EZB versenkte Skandalbrief Trichets an Zapatero im weihnachtlichen Aufmerksamkeitsloch

Am Freitag vor Weihnachten, als sie sicher sein konnte, minimale Aufmerksamkeit auf sich zu ziehen, hat die Europäische Zentralbank (EZB) auf Druck eines spanischen Anwalts einen skandalösen Brief des ehemaligen EZB-Chefs Trichet und des damaligen spanischen Notenbankchefs vom 5. August 2011 an den spanischen Regierungschef Zapatero „veröffentlicht“. Sie hat ihn akündigungslos in die Tiefen der EZB-Seiten im Internet gestellt. Die Strategie hat funktioniert. Eine

Pressedatenbankrecherche brachte bei den großen deutschen Medien keinen Treffer. Auch eine Google-Suche mit den Stichworten Brief Trichet Zapatero erbrachte Fehlanzeige. Nur in Spanien nahm die Presse Notiz. Dabei sollte den Brief jeder lesen, der noch überzeugt werden muss, dass die nicht gewählten Technokraten in Frankfurt, mit ihrer speziellen politischen Agenda nicht nur ein bisschen zu viel Macht haben, sondern viel zu viel. Hier der Link zur EZB-Site mit dem Brief in englischer Übersetzung.

Auch die devote Antwort des Regierungschefs vom Folgetag hat die EZB in englischer Übersetzung veröffentlicht.

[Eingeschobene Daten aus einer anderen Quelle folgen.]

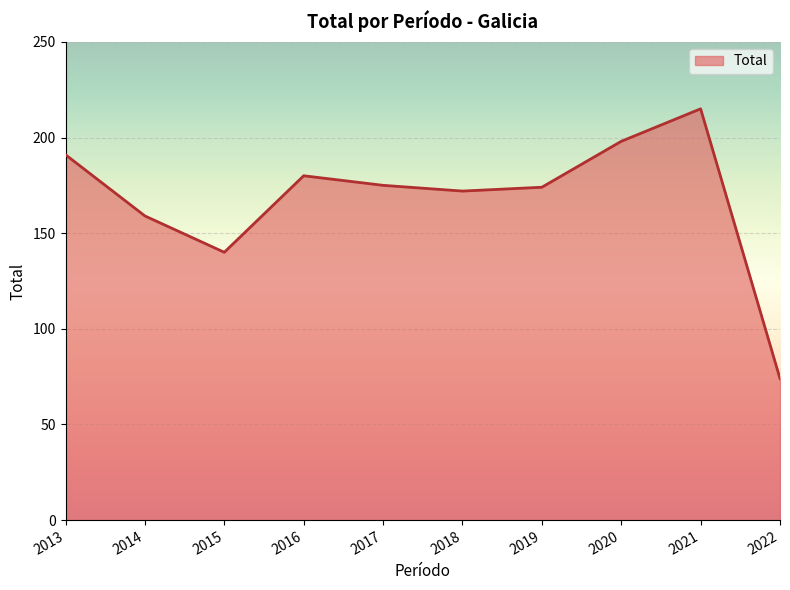

What is the change in value from 2013 to 2020?

+7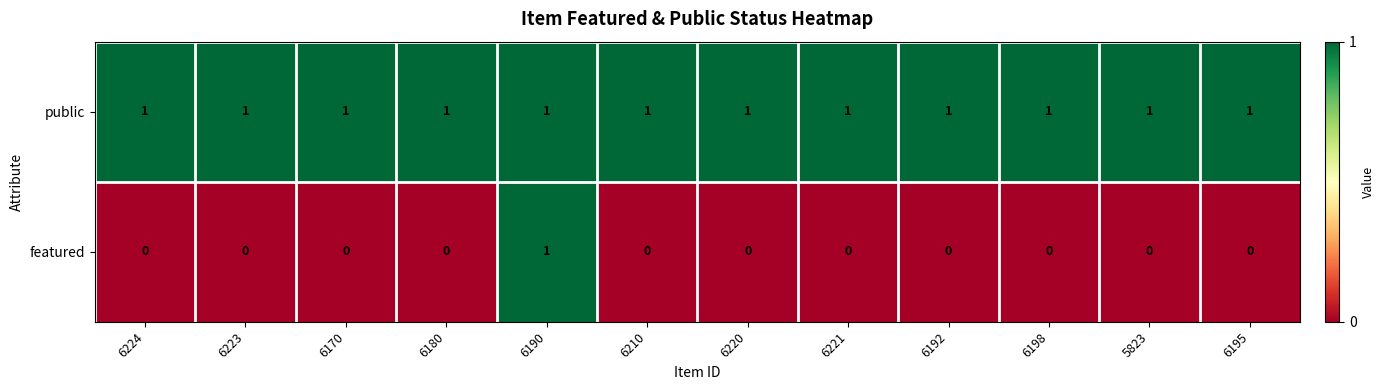

Rank the series by their average value, from lowest to highest.

featured, public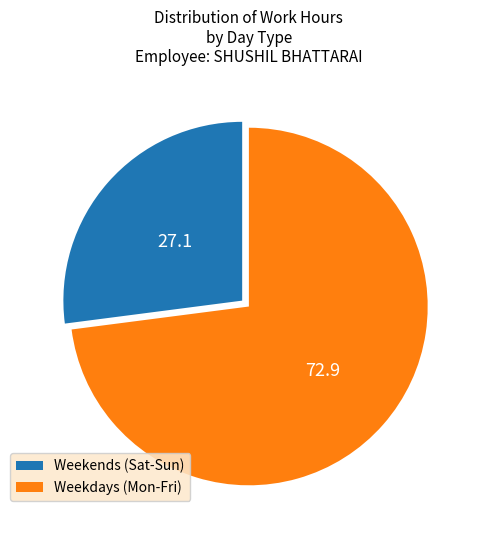

Which category has the biggest portion of the pie?

Weekdays (Mon-Fri)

In dem in Befehlston gehaltenen Brief listen Trichet und Fernández-Ordóñez detailliert auf, was die spanische Regierung in Sachen Abbau von Arbeitnehmerrechten und Lohnkürzungen, sowie staatlichen Ausgabenkürzungen zu tun hat, ohne es zu sagen, aber erkennbar als Gegenleistung dafür, dass die EZB spanische Staatsanleihen kauft und so die von den Finanzmarktakteuren spekulativ nach oben getriebenen Anleihezinsen wieder drückt. In seiner Antwort meldet Zapatero Vollzug und gibt seiner Hoffnung Ausdruck, dass die EZB nun Anleihen kaufen werde.

Zapatero leugnete die Existenz des Geheimbriefs hartnäckig, auch gegenüber dem Parlament, bis er ihn zwei Jahre später in seinen Memoiren veröffentlichte. Die EZB weigerte sich auch danach noch, den Brief öffentlich zu machen, bis Weihnachten 2014. Die geforderten Maßnahmen wurden weitgehend umgesetzt, die EZB kaufte spanische Staatsanleihen und der ESM half bei der Sanierung der spanischen Banken.

Vergleichbare Geheimbriefe der EZB mit Handlungsaufträgen gab es an die Regierungen Irlands und Italiens (unter Beteiligung Mario Draghis). Silvio Berlusconi war der einzige der drei, der nicht kuschte. Er musste wenig später gehen. Zu den äußerst unschönen Hintergründen hat Hans-Werner Sinn sehr Interessantes mitgeteilt.